En déprogrammant encore plus d'opérations

Pousser les murs des services de réanimation implique bien souvent de grignoter les lits des autres services, donc de les vider de leurs patients par le biais de déprogrammations d'actes médicaux. Si le chef de l'Etat espère atteindre 10 000 lits "sans trop déprogrammer", cela reste inévitable, comme l'a reconnu le porte-parole de l'exécutif, jeudi.

"On a une capacité à déployer des lits de réanimation supplémentaires, jusqu'à 10 000, mais évidemment cela se fait au prix de reprogrammations d'actes qui devaient avoir lieu."

Gabriel Attal, porte-parole du gouvernement

sur BFMTV

Si le mouvement est enclenché depuis des semaines dans les hôpitaux, désormais, "la marge de manœuvre est sur la fermeture des cliniques qui n'ont pas d'activité de réanimation et qui ne font que de la chirurgie réglée", estime le secrétaire général de la Société française d'anesthésie et de réanimation, Jean-Michel Constantin. Il réclame la "réquisition" du personnel de ces cliniques "afin de venir travailler à l'hôpital ou dans d'autres cliniques où on fait de la réanimation".

En faisant appel à des renforts extérieurs

Le président l'a assuré : les soignants "sont et seront appuyés dans les prochains jours par des renforts supplémentaires". Il a mentionné "les étudiants en médecine, les retraités, le service de santé des armées, tous les volontaires de la réserve sanitaire", sans préciser quelle était l'ampleur du vivier.

"La problématique, au-delà de faire des lits, ce sont les personnes qui vont aider", a insisté Benjamin Davido, infectiologue et directeur médical de crise à l'hôpital Raymond-Poincaré de Garches (Hauts-de-Seine), jeudi, sur Radio Classique. Les profils les plus recherchés sont notamment "les anesthésistes-réanimateurs", qui sont d'ordinaire affectés aux opérations chirurgicales et qui, du fait des déprogrammations, peuvent venir en renfort des réanimateurs. S'il estime que l'objectif de 10 000 lits est "le bon", Benjamin Davido dit redouter "une médecine dégradée, à deux vitesses". 

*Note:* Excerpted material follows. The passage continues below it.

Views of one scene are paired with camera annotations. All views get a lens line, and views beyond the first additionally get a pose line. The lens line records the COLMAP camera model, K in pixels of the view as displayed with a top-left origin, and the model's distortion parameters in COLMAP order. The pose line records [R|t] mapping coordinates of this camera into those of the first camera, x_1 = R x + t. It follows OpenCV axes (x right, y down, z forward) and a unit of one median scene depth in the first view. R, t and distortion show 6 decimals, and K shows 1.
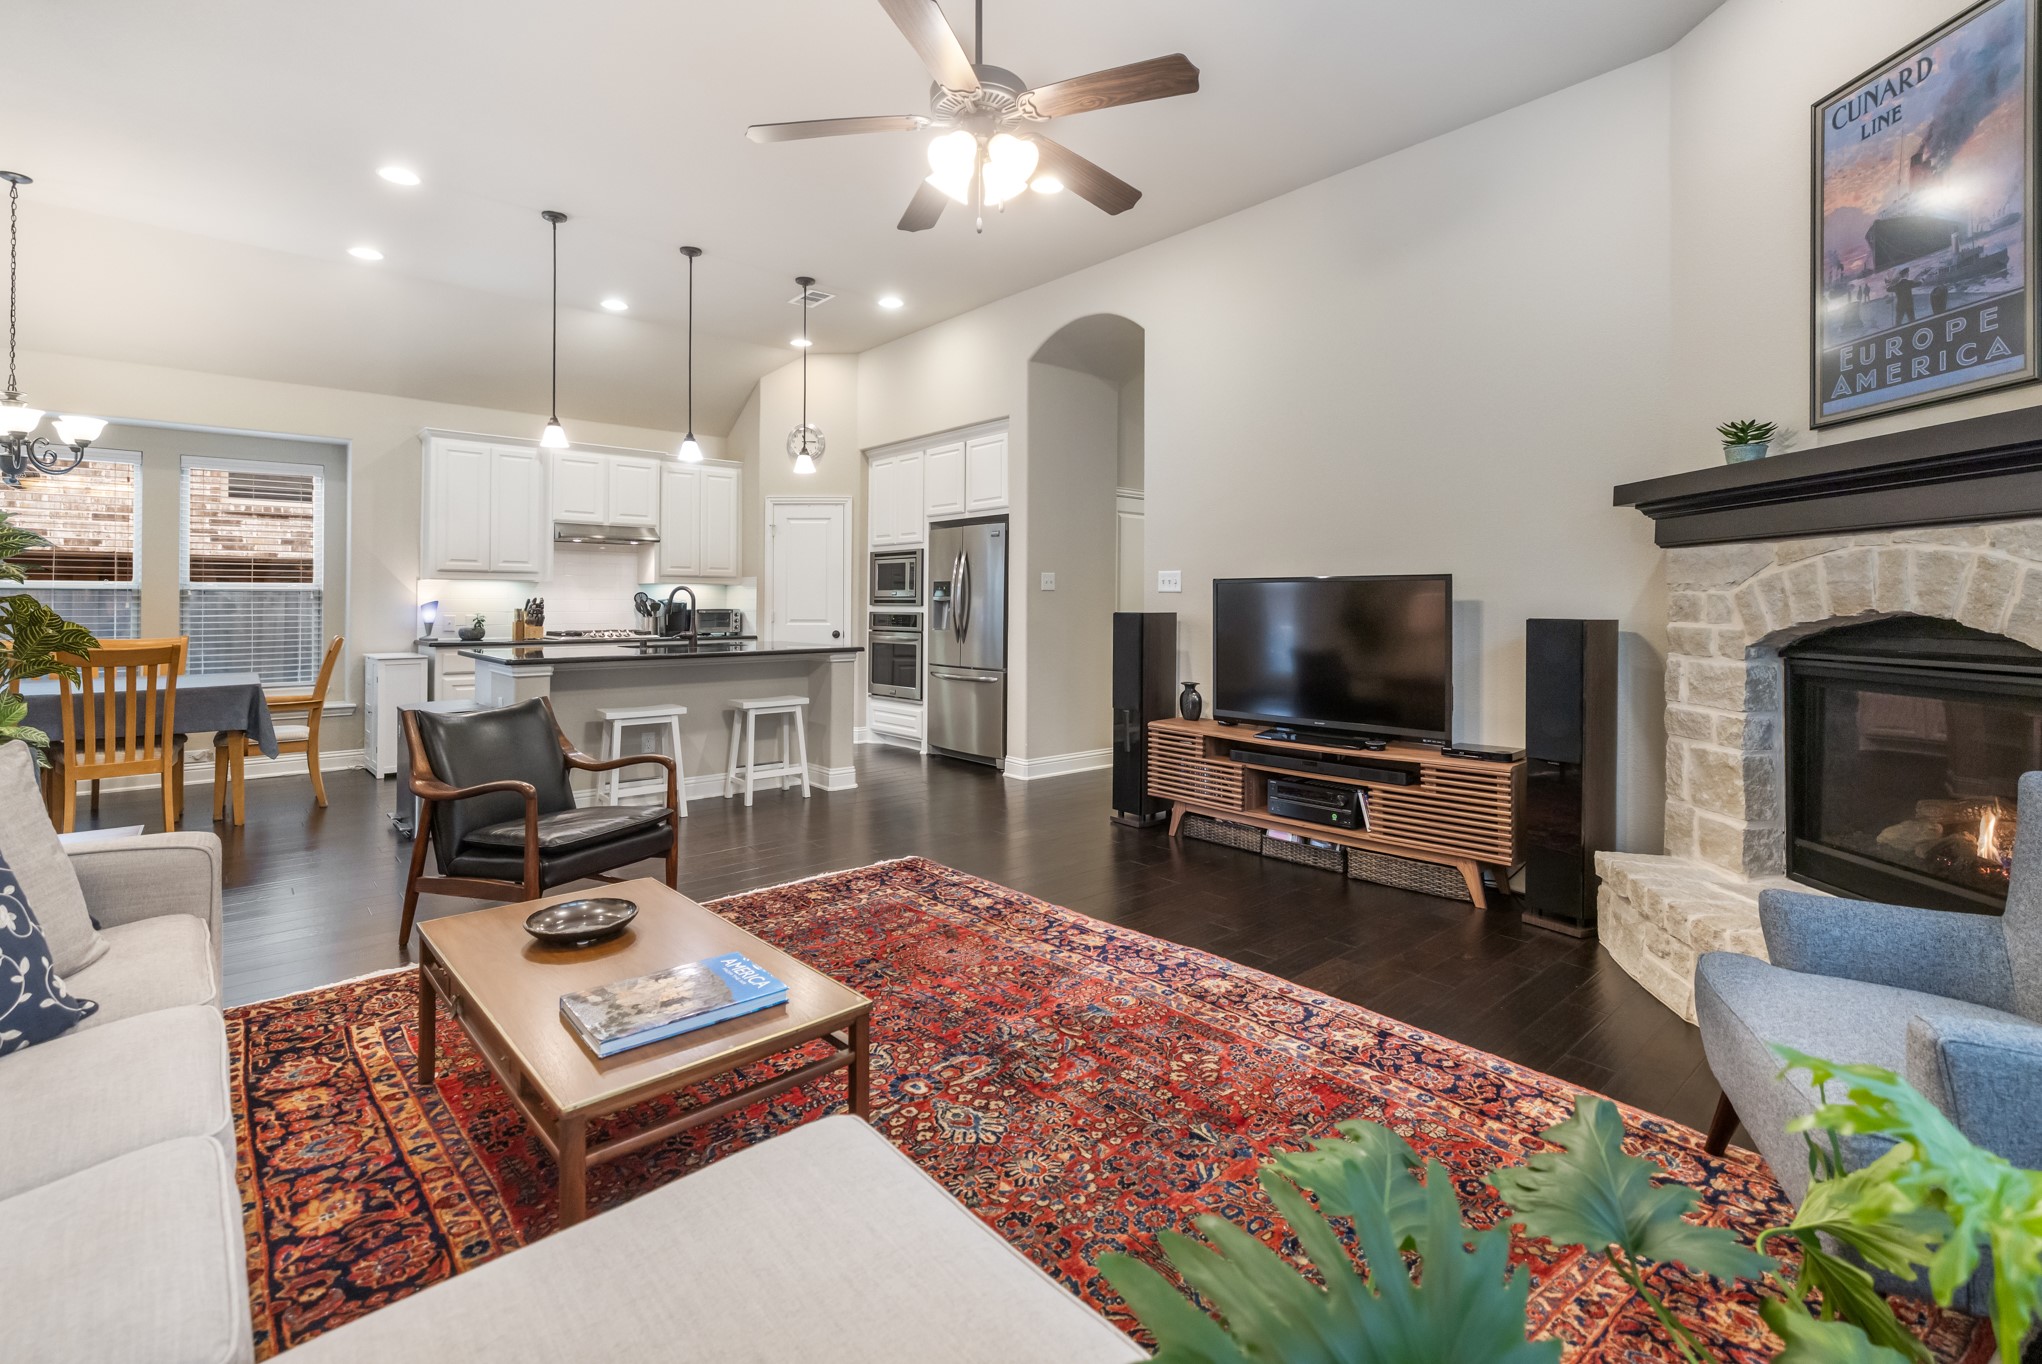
lens RADIAL K [[922.1, 0, 1012.3], [0, 922.1, 599.3], [0, 0, 1]] dist [0.000735, 0.000124]
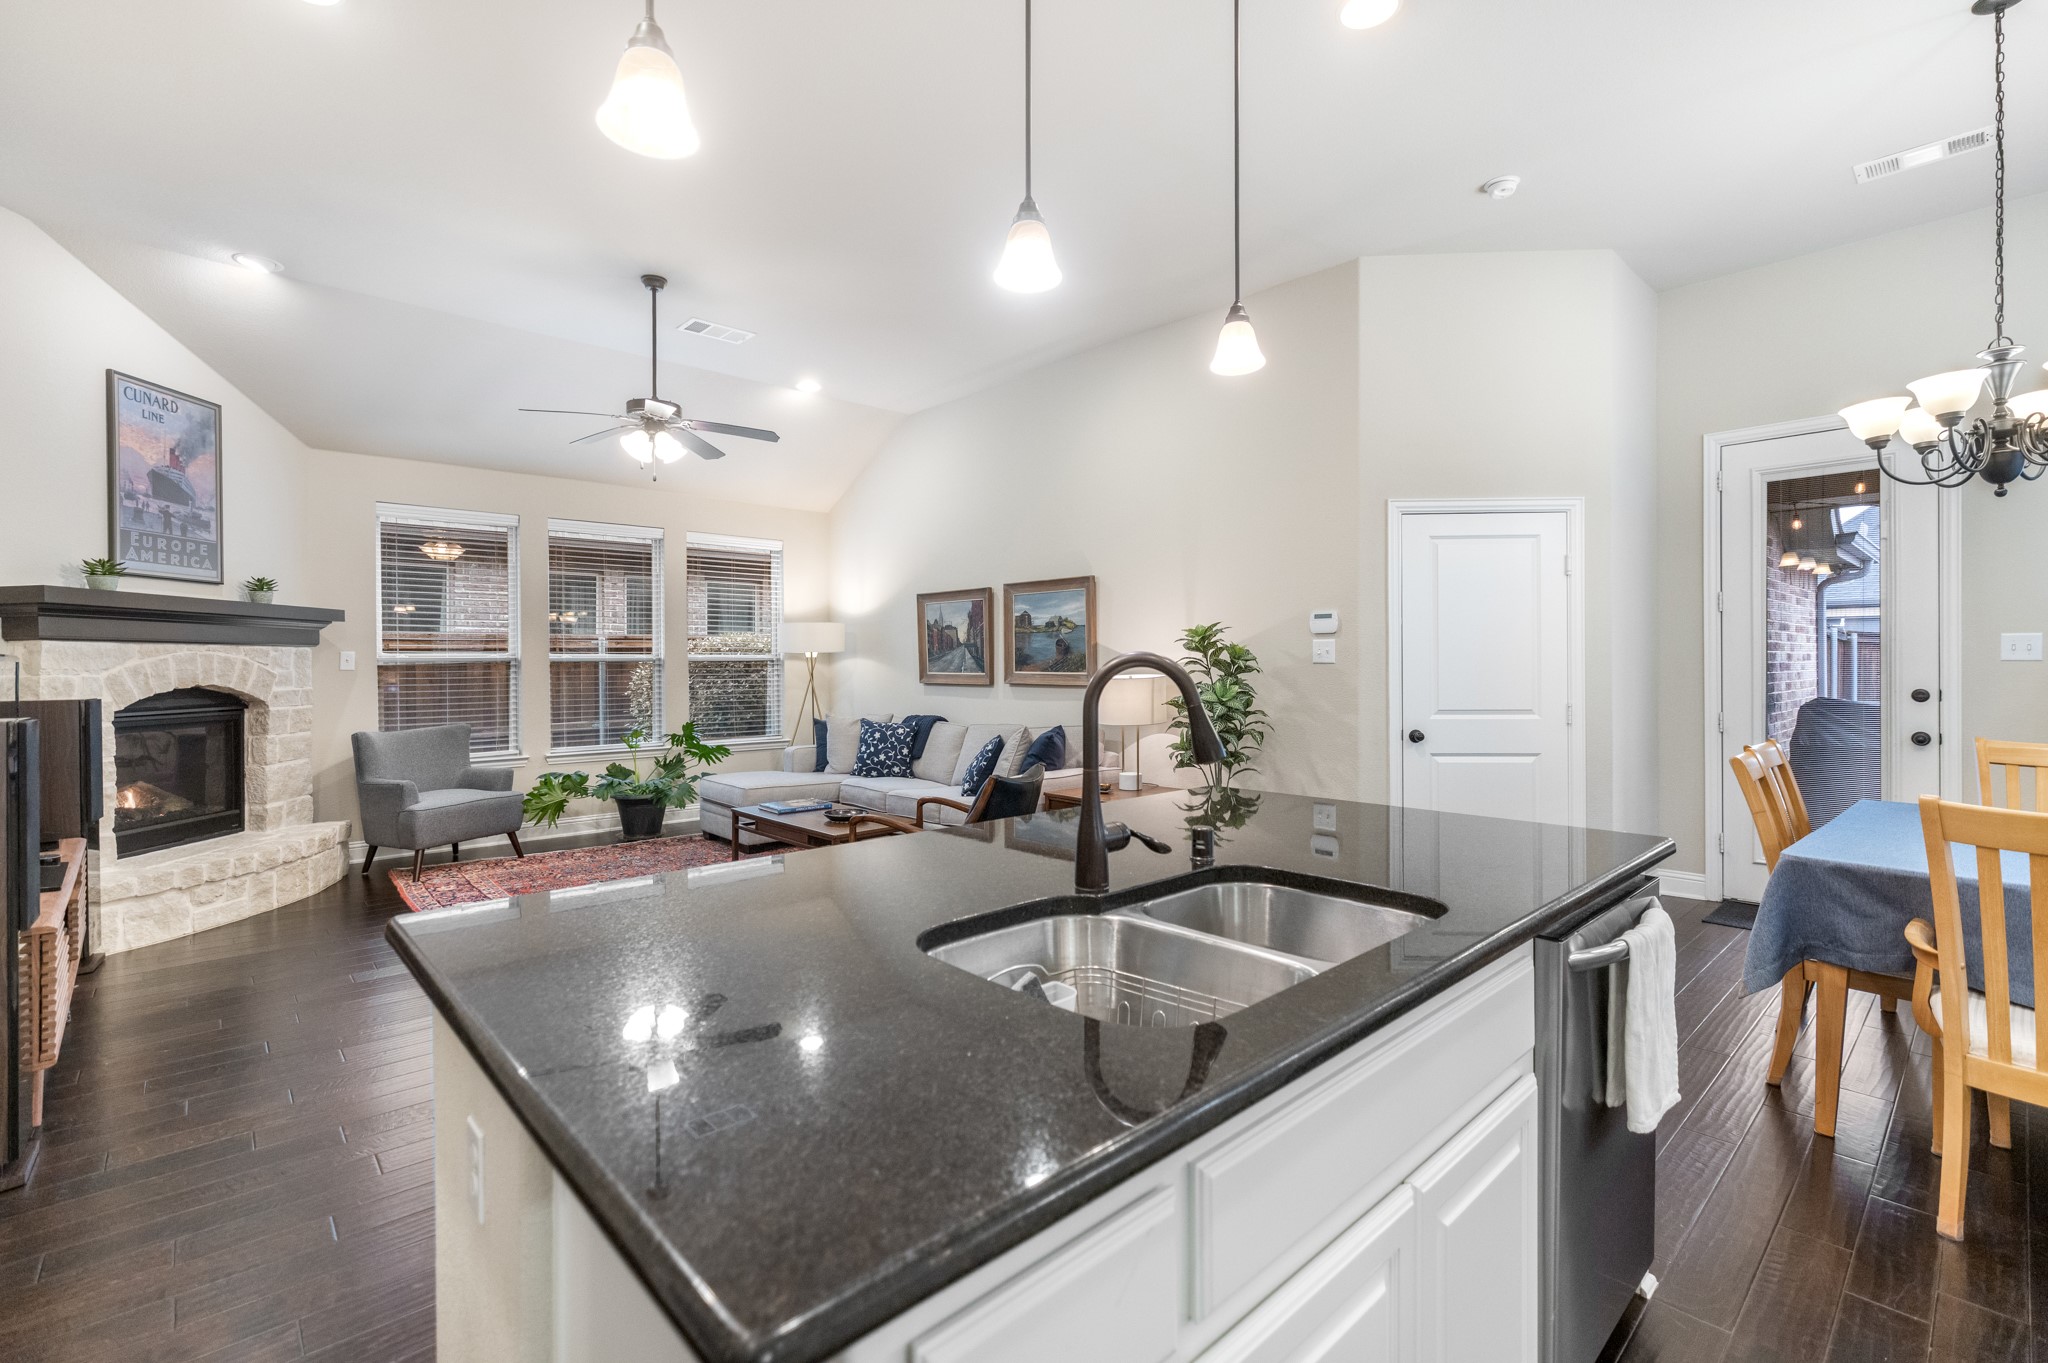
lens RADIAL K [[898.7, 0, 1012.5], [0, 898.7, 661.9], [0, 0, 1]] dist [0.002278, -0.001856]
pose [[-0.999660, 0.000357, -0.026083, -0.531753], [0.000458, 0.999992, -0.003884, -0.019855], [0.026081, -0.003895, -0.999652, 2.121478]]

"Les étudiants ne peuvent pas gérer à eux seuls ces lits et les retraités sont plus fatigués et n'ont pas fait les mêmes études au même moment, avec les mêmes réflexes."

Benjamin Davido, infectiologue à l'hôpital de Garches

sur Radio Classique

Pour éviter d'en arriver là, "des formations d'étudiants, de retraités sont déjà lancées", assure Rémi Salomon, le président de la commission médicale d'établissement de l'Assistance publique-Hôpitaux de Paris, au Parisien (article abonnés).

Quant au service de santé des armées, il est "réduit comme peau de chagrin", déplore Jean-François Timsit, chef du service de réanimation à l'hôpital Bichat à Paris. Tout au plus, espère-t-il, "peut-être qu'ils pourront mobiliser quelques hôpitaux de campagne", comme au printemps dernier, notamment à Mulhouse.